▶ Exercise directions
Pull every line holding the word "Markku" out of the data and copy it.

##### Given records

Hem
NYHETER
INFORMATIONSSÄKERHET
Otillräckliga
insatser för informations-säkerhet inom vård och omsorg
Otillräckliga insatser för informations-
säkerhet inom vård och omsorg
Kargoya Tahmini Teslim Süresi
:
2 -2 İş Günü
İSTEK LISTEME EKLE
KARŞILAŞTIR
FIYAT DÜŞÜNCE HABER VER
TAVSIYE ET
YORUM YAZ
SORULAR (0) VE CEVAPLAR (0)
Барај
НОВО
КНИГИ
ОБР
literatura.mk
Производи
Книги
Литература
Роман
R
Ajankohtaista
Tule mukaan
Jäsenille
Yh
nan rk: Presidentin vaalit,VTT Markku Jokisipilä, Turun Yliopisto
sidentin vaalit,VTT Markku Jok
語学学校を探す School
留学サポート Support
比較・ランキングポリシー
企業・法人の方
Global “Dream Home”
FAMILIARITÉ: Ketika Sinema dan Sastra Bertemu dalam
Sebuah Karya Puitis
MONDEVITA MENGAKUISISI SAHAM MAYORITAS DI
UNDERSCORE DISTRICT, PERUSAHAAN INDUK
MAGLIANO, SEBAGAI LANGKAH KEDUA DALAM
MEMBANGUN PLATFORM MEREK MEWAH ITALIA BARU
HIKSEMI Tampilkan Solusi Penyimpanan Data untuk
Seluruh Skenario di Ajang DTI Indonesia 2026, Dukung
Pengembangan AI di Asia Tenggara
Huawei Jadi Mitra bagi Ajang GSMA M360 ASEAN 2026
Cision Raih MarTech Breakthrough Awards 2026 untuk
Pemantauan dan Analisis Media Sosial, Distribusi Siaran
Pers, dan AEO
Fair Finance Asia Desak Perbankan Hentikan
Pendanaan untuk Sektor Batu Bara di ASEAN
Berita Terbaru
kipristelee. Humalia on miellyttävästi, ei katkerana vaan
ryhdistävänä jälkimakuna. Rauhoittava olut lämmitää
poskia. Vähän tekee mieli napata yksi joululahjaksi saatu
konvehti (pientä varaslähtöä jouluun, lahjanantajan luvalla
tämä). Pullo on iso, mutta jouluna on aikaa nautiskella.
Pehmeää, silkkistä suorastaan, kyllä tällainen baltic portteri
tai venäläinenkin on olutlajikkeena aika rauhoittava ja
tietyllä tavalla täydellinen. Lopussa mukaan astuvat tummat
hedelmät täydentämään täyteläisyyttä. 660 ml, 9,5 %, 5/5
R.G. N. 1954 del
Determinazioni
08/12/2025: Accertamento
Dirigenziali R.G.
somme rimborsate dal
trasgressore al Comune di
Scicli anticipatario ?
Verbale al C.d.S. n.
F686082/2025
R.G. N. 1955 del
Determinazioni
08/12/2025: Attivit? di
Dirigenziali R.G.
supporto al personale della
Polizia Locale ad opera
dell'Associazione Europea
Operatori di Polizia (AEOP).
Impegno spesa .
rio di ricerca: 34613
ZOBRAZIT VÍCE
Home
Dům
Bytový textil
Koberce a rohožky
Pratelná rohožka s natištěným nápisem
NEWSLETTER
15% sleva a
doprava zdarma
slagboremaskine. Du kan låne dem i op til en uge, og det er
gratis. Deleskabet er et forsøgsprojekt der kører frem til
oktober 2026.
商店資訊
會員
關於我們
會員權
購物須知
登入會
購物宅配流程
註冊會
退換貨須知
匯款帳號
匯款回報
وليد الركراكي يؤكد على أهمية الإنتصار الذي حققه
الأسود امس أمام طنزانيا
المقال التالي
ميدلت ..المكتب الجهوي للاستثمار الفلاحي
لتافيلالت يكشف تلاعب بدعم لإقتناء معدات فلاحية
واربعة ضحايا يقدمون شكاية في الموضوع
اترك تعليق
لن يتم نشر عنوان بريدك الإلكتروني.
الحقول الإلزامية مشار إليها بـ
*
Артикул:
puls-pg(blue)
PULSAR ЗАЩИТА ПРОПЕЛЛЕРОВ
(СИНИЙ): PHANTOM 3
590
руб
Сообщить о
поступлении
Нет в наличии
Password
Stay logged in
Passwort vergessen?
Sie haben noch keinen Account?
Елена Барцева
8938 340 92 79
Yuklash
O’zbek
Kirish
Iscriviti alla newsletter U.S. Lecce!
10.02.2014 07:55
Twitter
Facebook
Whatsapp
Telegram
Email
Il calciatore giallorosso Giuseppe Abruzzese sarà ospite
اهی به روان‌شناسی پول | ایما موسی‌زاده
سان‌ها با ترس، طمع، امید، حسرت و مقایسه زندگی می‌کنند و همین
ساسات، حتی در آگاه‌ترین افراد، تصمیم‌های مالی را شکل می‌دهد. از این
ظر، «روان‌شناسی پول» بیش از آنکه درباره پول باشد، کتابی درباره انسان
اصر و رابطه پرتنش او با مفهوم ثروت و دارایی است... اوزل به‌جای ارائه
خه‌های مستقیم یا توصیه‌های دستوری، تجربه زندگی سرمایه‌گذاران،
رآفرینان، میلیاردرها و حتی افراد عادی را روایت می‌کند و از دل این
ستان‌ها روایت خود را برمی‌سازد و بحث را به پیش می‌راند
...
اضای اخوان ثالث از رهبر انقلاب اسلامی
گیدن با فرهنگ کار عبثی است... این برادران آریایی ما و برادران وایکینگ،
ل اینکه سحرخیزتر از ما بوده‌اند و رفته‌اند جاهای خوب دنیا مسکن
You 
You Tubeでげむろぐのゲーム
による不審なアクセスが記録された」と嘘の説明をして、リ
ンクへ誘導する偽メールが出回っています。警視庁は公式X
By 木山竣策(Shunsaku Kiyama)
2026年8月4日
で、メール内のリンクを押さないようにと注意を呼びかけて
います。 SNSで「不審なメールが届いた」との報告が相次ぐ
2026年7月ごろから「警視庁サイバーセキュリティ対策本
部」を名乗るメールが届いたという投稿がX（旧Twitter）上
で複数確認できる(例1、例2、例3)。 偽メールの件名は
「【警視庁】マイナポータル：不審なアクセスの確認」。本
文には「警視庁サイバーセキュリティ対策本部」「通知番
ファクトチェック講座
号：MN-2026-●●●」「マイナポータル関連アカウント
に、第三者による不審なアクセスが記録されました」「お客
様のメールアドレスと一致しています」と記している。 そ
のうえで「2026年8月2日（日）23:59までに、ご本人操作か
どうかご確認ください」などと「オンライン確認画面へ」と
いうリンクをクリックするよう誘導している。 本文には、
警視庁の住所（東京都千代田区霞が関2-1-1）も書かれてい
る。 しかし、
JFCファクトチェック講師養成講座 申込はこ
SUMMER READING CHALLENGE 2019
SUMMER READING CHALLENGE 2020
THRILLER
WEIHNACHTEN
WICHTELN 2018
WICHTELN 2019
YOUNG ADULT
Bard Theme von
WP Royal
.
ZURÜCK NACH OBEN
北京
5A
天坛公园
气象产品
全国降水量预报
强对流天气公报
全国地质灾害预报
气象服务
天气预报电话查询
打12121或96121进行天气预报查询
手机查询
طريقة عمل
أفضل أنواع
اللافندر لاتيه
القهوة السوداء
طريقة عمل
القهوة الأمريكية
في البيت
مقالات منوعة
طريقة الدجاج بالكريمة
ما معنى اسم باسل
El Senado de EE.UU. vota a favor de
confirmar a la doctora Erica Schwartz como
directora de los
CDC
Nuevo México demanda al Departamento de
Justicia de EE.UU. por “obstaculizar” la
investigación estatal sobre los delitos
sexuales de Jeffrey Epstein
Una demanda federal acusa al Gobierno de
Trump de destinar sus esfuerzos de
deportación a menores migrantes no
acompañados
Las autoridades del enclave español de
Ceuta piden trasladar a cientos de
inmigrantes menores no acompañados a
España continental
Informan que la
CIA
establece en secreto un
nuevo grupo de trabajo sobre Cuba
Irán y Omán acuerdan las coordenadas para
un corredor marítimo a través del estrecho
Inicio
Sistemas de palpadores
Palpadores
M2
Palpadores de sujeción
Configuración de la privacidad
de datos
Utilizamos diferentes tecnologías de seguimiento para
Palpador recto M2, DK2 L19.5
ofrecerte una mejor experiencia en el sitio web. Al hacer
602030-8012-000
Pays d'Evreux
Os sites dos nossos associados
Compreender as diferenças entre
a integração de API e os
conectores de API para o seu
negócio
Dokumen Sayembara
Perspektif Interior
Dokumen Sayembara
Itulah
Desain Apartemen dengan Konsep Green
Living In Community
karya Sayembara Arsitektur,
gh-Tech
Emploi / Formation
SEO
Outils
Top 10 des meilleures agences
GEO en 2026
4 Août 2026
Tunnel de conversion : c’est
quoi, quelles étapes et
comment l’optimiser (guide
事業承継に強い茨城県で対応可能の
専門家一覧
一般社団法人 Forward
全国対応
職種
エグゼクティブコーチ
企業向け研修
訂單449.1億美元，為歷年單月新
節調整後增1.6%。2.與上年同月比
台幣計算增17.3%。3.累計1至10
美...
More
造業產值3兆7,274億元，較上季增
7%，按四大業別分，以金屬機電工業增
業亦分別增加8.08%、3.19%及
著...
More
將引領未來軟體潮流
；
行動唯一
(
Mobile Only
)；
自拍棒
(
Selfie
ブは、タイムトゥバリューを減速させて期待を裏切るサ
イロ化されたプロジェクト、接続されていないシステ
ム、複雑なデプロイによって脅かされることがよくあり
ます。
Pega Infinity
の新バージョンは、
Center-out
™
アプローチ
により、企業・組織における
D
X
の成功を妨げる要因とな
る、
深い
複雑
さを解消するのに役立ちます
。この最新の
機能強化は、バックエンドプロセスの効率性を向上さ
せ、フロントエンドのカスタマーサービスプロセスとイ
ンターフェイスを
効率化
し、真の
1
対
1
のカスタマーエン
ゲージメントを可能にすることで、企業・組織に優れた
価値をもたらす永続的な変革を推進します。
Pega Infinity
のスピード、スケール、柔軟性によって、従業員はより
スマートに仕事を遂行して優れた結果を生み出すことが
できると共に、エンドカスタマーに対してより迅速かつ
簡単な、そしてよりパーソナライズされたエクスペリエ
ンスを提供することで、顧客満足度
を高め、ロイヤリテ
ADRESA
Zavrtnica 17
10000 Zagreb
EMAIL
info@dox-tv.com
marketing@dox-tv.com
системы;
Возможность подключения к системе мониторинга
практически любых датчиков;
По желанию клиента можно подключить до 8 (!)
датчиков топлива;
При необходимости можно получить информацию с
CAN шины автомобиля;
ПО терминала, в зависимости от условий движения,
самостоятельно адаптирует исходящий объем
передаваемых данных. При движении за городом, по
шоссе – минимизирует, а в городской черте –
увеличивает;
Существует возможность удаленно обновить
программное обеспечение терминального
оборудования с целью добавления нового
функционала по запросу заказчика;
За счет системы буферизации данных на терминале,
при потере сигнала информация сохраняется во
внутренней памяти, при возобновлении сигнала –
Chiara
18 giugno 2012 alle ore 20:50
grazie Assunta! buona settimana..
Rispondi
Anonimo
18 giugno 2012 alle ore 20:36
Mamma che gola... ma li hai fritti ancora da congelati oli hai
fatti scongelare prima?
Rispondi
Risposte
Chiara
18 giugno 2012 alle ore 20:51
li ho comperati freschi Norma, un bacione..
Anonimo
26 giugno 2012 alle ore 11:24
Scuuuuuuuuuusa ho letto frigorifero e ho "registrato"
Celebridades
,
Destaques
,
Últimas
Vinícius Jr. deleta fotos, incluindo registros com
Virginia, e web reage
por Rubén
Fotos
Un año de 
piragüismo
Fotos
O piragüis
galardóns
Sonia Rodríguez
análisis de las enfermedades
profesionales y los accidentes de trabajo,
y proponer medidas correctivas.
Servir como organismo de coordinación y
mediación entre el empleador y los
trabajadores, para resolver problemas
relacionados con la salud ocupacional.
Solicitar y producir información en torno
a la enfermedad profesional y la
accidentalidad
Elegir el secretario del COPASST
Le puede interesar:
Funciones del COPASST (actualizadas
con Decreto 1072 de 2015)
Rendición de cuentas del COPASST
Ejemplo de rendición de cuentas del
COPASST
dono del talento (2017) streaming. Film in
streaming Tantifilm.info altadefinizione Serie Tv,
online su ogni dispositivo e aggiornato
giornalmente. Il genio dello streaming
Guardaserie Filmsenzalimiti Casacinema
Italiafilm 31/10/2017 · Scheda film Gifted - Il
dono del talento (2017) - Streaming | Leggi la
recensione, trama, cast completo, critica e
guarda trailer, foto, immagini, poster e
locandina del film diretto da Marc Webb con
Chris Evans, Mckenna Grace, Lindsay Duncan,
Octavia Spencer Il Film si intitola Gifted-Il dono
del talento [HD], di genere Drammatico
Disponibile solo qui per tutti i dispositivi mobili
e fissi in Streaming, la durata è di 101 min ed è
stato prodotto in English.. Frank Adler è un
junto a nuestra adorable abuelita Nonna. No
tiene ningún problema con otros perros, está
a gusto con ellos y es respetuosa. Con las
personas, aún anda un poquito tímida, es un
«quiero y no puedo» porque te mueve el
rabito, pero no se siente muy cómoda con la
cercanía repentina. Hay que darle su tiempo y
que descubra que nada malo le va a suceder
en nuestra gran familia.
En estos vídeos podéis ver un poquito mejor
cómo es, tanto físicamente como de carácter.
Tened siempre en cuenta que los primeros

##########

▶ Reply
nan rk: Presidentin vaalit,VTT Markku Jokisipilä, Turun Yliopisto
sidentin vaalit,VTT Markku Jok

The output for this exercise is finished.